Personal information
- Native name: جوزيف عطية
- Nationality: Syria
- Born: October 8, 1957 (age 68) Amar al-Husn, Homs Governorate, Syria
- Height: 175 cm (5 ft 9 in)
- Weight: 86 kg (190 lb) (1984)

Sport
- Country: Syria
- Sport: Wrestling
- Weight class: 100 kg
- Event: Freestyle
- Club: LSU Tigers

Medal record
Men's freestyle wrestling
Representing Syria
Olympic Games
| Silver medal – second place | 1984 Los Angeles | Heavyweight |

= Joseph Atiyeh =

Syrian wrestler (born 1957)

Joseph Atiyeh (جوزيف عطية, born October 8, 1957) is a retired Syrian wrestler and the winner of Syria's first Olympic medal.

==Early life and education==
Atiyeh was born on October 7, 1957, in Amar al-Husn in northern Syria, to a Christian family. His parents immigrated to Allentown, Pennsylvania when he was two years old. Atiyeh wrestled at Dieruff High School in Allentown.

◆ Work item
According to the text on Joseph Atiyeh, at which high school did he wrestle?

◆ Information supplied
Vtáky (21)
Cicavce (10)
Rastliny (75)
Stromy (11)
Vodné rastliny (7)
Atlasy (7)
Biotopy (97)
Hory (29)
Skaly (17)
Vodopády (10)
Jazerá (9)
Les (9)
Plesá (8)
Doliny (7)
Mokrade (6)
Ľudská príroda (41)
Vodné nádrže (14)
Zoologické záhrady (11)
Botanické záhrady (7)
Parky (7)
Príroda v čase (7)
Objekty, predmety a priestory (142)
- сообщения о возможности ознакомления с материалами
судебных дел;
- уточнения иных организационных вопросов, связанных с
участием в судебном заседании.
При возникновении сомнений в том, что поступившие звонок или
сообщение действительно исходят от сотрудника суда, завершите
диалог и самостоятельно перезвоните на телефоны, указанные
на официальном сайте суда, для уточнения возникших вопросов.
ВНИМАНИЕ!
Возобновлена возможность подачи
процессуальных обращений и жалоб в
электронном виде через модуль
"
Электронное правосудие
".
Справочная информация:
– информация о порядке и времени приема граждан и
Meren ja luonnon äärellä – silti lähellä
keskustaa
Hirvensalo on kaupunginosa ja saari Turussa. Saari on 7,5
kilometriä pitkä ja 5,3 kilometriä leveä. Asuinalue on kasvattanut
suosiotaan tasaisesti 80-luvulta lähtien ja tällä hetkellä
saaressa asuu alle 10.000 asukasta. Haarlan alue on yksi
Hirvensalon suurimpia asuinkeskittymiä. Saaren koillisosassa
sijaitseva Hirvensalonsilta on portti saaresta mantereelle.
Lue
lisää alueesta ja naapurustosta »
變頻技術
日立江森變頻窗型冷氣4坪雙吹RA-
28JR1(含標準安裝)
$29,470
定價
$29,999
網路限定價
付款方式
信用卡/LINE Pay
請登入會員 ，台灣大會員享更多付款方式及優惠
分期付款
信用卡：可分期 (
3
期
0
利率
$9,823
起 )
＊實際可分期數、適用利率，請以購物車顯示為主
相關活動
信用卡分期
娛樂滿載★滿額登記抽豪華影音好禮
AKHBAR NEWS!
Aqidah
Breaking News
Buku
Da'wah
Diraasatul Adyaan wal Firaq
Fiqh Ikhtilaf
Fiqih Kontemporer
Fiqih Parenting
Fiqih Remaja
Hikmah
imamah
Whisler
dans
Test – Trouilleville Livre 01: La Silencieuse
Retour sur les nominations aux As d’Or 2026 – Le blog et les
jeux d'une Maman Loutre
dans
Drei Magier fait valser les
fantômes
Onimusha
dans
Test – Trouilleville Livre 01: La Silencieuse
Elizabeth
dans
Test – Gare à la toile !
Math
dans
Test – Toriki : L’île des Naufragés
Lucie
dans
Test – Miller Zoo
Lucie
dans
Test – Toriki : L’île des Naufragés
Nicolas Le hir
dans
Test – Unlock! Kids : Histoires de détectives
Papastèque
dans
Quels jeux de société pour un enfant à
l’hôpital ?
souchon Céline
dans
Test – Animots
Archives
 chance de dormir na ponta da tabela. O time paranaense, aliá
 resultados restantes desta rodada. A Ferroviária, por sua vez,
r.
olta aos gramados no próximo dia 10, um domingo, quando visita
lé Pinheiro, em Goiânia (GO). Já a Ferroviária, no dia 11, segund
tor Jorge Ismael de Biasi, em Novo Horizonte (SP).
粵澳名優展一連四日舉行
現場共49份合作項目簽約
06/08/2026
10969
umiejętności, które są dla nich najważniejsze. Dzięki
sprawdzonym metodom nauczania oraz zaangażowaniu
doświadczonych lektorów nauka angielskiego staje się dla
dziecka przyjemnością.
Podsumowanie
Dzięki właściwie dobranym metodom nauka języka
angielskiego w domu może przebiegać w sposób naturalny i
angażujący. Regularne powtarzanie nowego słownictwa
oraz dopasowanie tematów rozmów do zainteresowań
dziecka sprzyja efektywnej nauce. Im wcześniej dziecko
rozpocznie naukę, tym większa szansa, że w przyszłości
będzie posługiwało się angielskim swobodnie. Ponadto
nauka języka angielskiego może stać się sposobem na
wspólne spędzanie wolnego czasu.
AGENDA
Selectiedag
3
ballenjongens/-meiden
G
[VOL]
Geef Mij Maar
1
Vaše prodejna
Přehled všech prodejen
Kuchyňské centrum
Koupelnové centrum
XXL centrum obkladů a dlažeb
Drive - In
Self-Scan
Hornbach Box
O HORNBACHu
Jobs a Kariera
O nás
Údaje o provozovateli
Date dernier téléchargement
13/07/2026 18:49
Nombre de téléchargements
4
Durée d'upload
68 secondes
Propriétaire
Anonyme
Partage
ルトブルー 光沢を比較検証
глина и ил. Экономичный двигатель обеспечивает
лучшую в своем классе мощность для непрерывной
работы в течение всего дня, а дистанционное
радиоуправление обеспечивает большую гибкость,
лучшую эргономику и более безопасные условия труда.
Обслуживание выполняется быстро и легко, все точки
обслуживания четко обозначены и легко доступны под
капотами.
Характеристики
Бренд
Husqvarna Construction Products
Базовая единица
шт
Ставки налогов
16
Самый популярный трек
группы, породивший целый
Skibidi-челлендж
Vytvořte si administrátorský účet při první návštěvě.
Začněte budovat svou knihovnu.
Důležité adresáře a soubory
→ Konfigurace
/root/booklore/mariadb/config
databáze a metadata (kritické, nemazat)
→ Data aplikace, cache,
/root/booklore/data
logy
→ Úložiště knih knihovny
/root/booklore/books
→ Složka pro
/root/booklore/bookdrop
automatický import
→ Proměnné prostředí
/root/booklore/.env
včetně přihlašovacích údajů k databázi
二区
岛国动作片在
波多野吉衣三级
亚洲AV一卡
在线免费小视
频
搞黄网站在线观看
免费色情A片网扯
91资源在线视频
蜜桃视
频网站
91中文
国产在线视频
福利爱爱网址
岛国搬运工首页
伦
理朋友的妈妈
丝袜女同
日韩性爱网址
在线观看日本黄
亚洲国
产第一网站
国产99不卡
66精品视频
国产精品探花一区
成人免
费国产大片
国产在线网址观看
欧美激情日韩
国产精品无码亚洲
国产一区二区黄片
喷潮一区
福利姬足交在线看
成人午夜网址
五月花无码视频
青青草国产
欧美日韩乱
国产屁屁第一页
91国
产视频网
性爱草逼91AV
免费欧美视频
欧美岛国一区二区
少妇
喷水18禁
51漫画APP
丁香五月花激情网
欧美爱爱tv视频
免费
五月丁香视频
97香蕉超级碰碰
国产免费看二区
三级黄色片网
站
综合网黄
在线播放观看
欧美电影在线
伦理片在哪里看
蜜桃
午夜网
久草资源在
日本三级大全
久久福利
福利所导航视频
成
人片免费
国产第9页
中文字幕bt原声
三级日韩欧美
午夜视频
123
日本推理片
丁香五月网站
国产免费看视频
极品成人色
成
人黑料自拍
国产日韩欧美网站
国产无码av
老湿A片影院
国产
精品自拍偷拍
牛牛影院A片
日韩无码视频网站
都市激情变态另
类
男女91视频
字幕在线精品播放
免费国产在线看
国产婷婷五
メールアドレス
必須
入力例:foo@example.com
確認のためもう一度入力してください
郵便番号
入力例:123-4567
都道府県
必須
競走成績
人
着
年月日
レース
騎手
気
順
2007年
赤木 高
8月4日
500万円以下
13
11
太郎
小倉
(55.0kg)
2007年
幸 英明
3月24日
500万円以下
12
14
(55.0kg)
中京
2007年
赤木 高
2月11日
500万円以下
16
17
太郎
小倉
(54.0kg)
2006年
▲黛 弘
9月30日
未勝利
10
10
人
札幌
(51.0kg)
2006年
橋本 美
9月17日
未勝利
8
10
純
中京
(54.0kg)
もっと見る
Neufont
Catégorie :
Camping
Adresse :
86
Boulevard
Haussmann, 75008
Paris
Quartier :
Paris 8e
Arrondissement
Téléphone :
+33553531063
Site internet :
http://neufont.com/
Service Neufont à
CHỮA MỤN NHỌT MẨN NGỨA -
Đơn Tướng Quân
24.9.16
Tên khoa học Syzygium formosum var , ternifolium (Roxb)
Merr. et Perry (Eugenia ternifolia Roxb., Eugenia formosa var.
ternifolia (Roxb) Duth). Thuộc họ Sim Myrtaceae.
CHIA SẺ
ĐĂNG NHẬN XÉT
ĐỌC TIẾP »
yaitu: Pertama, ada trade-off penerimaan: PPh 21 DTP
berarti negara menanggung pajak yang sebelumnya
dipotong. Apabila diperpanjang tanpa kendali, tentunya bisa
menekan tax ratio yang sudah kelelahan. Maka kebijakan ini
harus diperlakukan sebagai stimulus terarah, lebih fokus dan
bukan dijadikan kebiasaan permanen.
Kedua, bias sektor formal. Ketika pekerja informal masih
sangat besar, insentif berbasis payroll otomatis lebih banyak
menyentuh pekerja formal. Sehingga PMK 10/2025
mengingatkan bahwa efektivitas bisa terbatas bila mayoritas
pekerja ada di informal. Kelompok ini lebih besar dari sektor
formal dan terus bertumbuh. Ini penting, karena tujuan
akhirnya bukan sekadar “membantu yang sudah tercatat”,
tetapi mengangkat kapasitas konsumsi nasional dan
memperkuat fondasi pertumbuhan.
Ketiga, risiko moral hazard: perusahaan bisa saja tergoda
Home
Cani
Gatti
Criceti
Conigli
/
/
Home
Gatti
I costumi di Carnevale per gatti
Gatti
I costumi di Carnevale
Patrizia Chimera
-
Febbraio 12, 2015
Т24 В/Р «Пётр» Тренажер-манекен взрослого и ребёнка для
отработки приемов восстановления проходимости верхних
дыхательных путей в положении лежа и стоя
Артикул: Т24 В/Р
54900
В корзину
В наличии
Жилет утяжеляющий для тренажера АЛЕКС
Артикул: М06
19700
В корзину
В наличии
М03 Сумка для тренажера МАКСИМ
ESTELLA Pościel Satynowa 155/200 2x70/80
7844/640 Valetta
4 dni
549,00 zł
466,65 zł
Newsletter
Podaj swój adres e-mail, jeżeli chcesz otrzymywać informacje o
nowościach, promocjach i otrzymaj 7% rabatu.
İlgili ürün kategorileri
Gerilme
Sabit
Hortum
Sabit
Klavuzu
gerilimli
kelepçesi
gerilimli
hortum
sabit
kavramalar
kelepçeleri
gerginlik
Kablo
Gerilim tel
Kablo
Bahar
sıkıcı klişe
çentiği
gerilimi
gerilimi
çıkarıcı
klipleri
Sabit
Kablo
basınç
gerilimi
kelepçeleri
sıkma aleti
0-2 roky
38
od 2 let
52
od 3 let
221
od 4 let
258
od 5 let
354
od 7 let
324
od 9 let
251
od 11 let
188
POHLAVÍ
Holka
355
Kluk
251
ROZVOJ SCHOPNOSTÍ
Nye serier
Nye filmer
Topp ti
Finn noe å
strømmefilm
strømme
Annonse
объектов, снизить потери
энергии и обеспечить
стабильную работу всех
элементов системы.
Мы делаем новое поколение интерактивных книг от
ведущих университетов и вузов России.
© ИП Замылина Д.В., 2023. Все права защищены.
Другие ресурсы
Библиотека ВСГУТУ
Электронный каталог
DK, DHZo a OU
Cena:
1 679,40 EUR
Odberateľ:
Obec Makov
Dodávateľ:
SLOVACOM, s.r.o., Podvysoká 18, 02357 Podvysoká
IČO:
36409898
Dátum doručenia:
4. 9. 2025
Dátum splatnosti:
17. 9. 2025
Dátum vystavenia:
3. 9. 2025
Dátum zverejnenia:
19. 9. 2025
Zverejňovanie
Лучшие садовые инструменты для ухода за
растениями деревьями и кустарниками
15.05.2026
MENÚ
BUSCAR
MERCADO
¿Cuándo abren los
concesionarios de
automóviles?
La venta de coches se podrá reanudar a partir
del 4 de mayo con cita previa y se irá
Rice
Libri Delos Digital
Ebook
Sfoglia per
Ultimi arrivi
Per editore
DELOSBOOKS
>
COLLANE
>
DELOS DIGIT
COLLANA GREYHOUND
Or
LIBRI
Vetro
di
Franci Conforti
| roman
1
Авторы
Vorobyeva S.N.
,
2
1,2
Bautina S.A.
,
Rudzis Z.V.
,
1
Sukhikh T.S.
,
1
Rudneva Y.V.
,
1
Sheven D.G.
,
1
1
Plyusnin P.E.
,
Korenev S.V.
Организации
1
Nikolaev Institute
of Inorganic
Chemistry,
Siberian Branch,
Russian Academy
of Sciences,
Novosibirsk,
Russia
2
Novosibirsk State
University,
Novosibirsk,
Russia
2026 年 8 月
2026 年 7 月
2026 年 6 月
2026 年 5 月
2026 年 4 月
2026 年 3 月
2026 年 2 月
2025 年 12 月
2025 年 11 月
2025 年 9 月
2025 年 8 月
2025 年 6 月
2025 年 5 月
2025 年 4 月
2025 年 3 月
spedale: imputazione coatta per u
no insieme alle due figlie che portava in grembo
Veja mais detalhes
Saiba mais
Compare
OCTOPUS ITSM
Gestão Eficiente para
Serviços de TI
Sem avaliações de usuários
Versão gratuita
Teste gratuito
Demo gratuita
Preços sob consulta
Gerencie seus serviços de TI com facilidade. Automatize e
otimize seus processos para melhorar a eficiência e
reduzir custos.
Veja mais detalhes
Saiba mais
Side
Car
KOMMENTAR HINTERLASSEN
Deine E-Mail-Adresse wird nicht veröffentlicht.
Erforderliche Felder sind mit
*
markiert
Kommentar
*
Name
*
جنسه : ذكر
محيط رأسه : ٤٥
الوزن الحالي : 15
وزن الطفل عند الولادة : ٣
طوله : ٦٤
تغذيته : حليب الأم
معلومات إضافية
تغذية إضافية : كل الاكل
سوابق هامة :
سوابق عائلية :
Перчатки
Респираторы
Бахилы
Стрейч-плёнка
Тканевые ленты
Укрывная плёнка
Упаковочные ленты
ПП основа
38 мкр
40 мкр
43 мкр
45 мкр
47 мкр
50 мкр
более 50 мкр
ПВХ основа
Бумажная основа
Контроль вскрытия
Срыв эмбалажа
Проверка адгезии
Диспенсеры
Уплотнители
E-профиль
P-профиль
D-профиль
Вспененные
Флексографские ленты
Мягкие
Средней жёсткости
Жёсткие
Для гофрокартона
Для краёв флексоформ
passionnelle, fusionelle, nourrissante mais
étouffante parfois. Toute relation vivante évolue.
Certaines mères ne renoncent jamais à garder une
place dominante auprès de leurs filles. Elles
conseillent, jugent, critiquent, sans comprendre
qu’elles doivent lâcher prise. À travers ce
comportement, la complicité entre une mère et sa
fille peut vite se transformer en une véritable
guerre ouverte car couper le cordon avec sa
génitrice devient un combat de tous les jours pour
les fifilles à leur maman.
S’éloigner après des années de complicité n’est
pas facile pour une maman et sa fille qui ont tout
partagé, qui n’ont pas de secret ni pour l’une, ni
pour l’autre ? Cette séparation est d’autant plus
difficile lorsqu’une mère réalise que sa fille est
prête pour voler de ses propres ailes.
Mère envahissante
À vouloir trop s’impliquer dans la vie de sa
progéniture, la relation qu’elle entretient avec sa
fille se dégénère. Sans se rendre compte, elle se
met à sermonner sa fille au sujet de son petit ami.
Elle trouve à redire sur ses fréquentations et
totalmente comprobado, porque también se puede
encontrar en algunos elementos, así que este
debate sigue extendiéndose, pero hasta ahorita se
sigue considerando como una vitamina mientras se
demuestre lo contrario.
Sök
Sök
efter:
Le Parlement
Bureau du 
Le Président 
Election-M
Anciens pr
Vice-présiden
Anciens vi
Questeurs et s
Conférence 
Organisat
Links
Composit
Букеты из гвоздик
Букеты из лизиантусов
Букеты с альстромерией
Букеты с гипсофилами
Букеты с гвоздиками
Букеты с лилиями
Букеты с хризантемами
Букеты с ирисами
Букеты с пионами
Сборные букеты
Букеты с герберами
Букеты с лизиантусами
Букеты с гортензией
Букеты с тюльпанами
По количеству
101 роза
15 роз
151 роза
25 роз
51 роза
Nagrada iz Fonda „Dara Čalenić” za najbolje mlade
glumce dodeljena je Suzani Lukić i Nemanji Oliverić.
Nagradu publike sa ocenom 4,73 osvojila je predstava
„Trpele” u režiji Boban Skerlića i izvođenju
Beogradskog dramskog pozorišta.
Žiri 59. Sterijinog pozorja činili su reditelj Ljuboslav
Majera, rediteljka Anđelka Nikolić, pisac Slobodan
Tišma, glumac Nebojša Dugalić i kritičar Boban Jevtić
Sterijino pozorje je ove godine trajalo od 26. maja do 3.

◆ Solution
Dieruff High School in Allentown